Joy E. Allen a writer living in Los Angeles. Her work has appeared in PANK, Word Riot, The Molotov Cocktail, Post Road Magazine, Blue Mesa Review and The MacGuffin, among other publications.

                                            T H E   P I N E A P P L E



                I’m sorry, I can’t help it that I love you. I took a walk in the rain the other day, let the droplets smack my head, and I still love you. I rolled the windows down while I drove, asked the wind to whip you from my brain, and I still love you. I burned my tongue on coffee so I couldn’t say it out loud, but here I am typing. I love you I love you I love you.

                I went to the park the other night, just in time for sunset, when pink roosts on the horizon and children go home for dinner, when the shade shifts blue and bats come darting after insects, when the grass gets colder and makes my sandaled feet ache, when my dog barks at fireflies then lies down beside me to sleep, when it’s nighttime and the stars turn into sparklers, when it’s midnight and I’m yawning but I stay on my wood bench, when it’s dawn and the paper boys’ mothers drive their station wagons slowly from driveway to driveway so their sons can wrist-flick publications onto front stoops, when it’s the work day again, when it’s five o’clock again, when it’s just in time for sunset. I went to the park to clear my head but I failed and so I love you.
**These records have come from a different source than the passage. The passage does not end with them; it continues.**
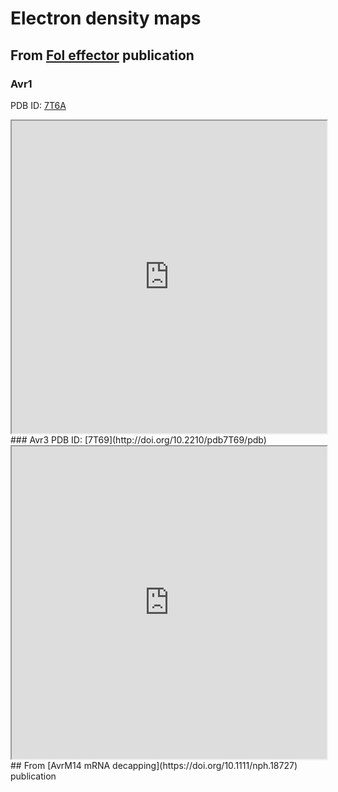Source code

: # Electron density maps 
## From [Fol effector](https://doi.org/10.1101/2021.12.14.472499) publication 
### Avr1 
PDB ID: [7T6A](http://doi.org/10.2210/pdb7T6A/pdb)
<iframe style="height:500px;width:100%" src="https://carl-mccombe.github.io/assets/pdbs/uglymol.html#id=7t6a"></iframe>
### Avr3 
PDB ID: [7T69](http://doi.org/10.2210/pdb7T69/pdb)
<iframe style="height:500px;width:100%" src="https://carl-mccombe.github.io/assets/pdbs/uglymol.html#id=7t69"></iframe>
## From [AvrM14 mRNA decapping](https://doi.org/10.1111/nph.18727) publication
              Earlier today I bought some fruit. I cut into the hard shell of a pineapple. The smell that greeted me was so enticing I made myself sick eating all of it. I could have stopped and saved some for later, sealed it up in Tupperware and slid it in my fridge, taken time and savored it but I was so tired of waiting, of meting out my sweetnesses, of watching my blood sugar, of denying indulgence. The pineapple didn’t want me thinking of its best interest, of saving it regret; it didn’t want to be staved off or kept for later, it didn’t want to be reminded of its responsibilities or vows it made, it wanted to disappear, it was begging me to eat it, it wanted to be inside me so badly, be one with my body. I couldn’t bear to say no anymore, so I went ahead and ate it all and let the juice run down my chin because it was goddamn delicious and I love you and I get worn out sometimes by not being able to do anything about it.

              Tomorrow, I’ll still love you. Though it’s inconvenient, I’ll still love you. I’ll wake up in the sunshine, and I’ll put on my shoes, and I’ll love you. I’ll see you on the street and smile. I’ll hug you hello. I’ll tell you how nice it is to see you. I’ll brush your hand with mine accidentally and you’ll wince and I’ll tell you sorry for the touch, but I’ll mean sorry for the intimacy. I’ll mean sorry I didn’t reach for you on purpose, sorry I didn’t meet you before you got married, sorry seeing me causes you pain, sorry seeing me causes you joy, sorry that you have to run, sorry there’s no time to catch up, sorry I have to meet someone in fifteen minutes anyhow, sorry for the long pause before we say goodbye, sorry we won’t make any plans. Sorry that we can’t be more than this, sorry that we can’t be less than this, sorry that there’s nothing left to say except sorry. The best thing I can do for you is to delete this without sending. And I probably will.